REQUIRED ACTION A =>
Using the Steve Jobs design article, answer these:
(i) In the opening quotation, what feature does the speaker say makes a relationship with the computer possible?
(ii) What did the consumer laptop look like?
(iii) What did Jobs say each element should be allowed to do?
REQUIRED ACTION B => Write the next part of the Steve Jobs design article, picking up after its final sentence.

EXTRACT =>
_ _ _ _ _

How Steve Jobs' Love of Simplicity Fueled A Design Revolution
Passionate to the point of obsessive about design, Steve Jobs insisted that his computers look perfect inside and out
- By Walter Isaacson
- Smithsonian magazine, September 2012, Subscribe
(Page 4 of 4)
“Back then, people weren’t comfortable with technology. If you’re scared of something, then you won’t touch it. I could see my mum being scared to touch it. So I thought, if there’s this handle on it, it makes a relationship possible. It’s approachable. It’s intuitive. It gives you permission to touch. It gives a sense of its deference to you. Unfortunately, manufacturing a recessed handle costs a lot of money. At the old Apple, I would have lost the argument. What was really great about Steve is that he saw it and said, ‘That’s cool!’ I didn’t explain all the thinking, but he intuitively got it. He just knew that it was part of the iMac’s friendliness and playfulness.”
Jobs and Ive proceeded to make beguiling design a signature of all future Apple computers. There was a consumer laptop that looked like a tangerine clam, and a professional desktop computer that suggested a Zen ice cube. Like bell-bottom pants that turn up in the back of a closet, some of these models looked better at the time than they do in retrospect, and they show a love of design that was, on occasion, a bit too exuberant. But they set Apple apart and provided the publicity bursts it needed to survive in a Windows world.
When flat-screen displays became commercially viable, Jobs decided it was time to replace the iMac. Ive came up with a model that was somewhat conventional, with the guts of the computer attached to the back of the flat screen. Jobs didn’t like it. There was something about the design that lacked purity, he felt. “Why have this flat display if you’re going to glom all this stuff on its back?” he asked Ive. “We should let each element be true to itself.”

_ _ _ _ _

DATA TO EXAMINE =>
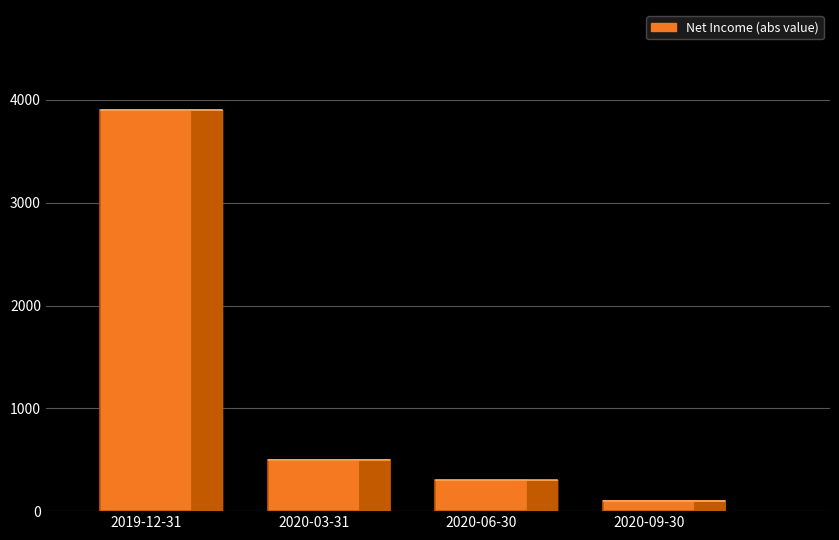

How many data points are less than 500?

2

_ _ _ _ _

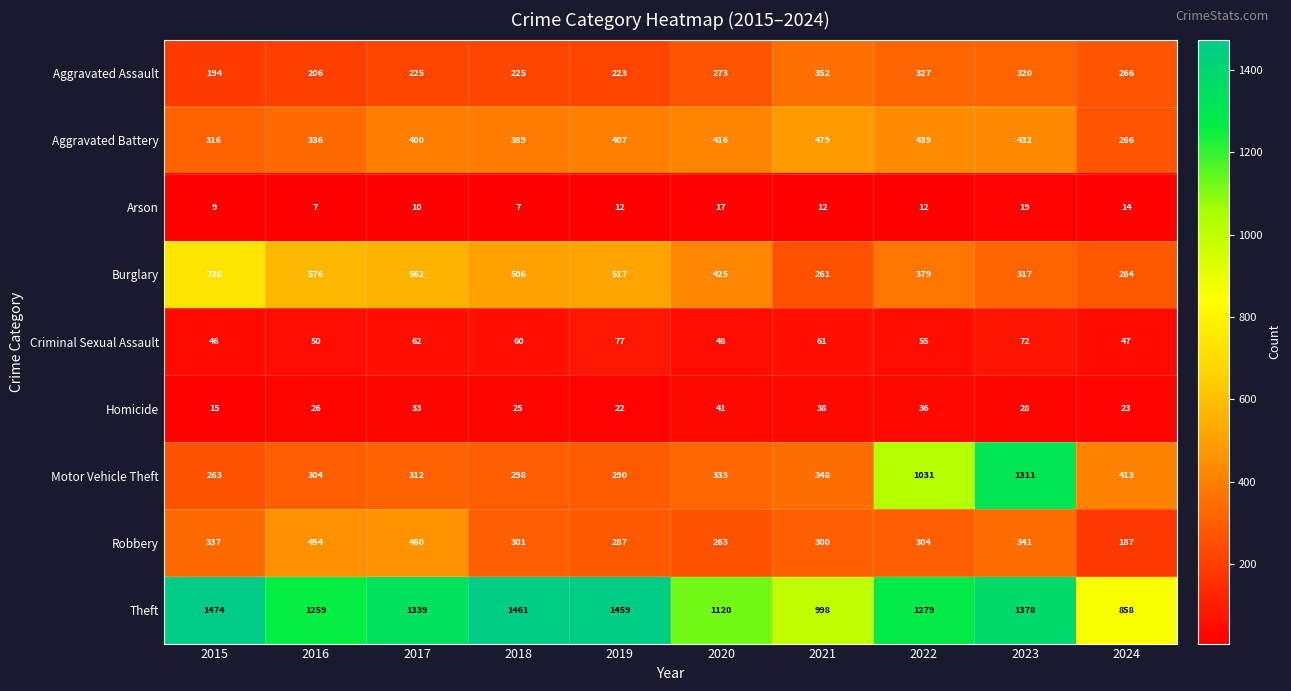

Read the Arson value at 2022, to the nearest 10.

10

_ _ _ _ _

WRITTEN REPLY A =>
(i) A handle on the computer.
(ii) A tangerine clam.
(iii) Be true to itself.

WRITTEN REPLY B =>
Jobs went home early that day to mull the problem, then called Ive to come over. They wandered into the garden, which Jobs’ wife, Laurene, had planted with a profusion of sunflowers. “Every year I do something wild with the garden, and that time it involved masses of sunflowers, with a sunflower house for the kids,” she recalled. “Jony and Steve were riffing on their design problem, then Jony asked, ‘What if the screen was separated from the base like a sunflower?’ He got excited and started sketching.” Ive liked his designs to suggest a narrative, and he realized that a sunflower shape would convey that the flat screen was so fluid and responsive that it could reach for the sun.
In Ive’s new design, the Mac’s screen was attached to a moveable chrome neck, so that it looked not only like a sunflower but also a cheeky Luxo lamp. Apple took out many patents for the design, most crediting Ive, but on one of them—for a “computer system having a moveable assembly attached to a flat panel display”—Jobs listed himself as a primary inventor.
Jobs’ belief in the power of simplicity as a design precept reached its pinnacle with the three consumer device triumphs he produced beginning in 2001: the iPod, iPhone and iPad. He immersed himself daily in the design of the original iPod and its interface. His main demand was “Simplify!” He would go over each screen and apply a rigid test: If he wanted a song or a function, he should be able to get there in three clicks. And the click should be intuitive. If he couldn’t figure out how to navigate to something, or if it took more than three clicks, he would be brutal. “There would be times when we’d wrack our brains on a user interface problem, and think we’d considered every option, and he would go, ‘Did you think of this?’” said Tony Fadell, the team leader. “He’d redefine the problem or approach, and our little problem would go away.”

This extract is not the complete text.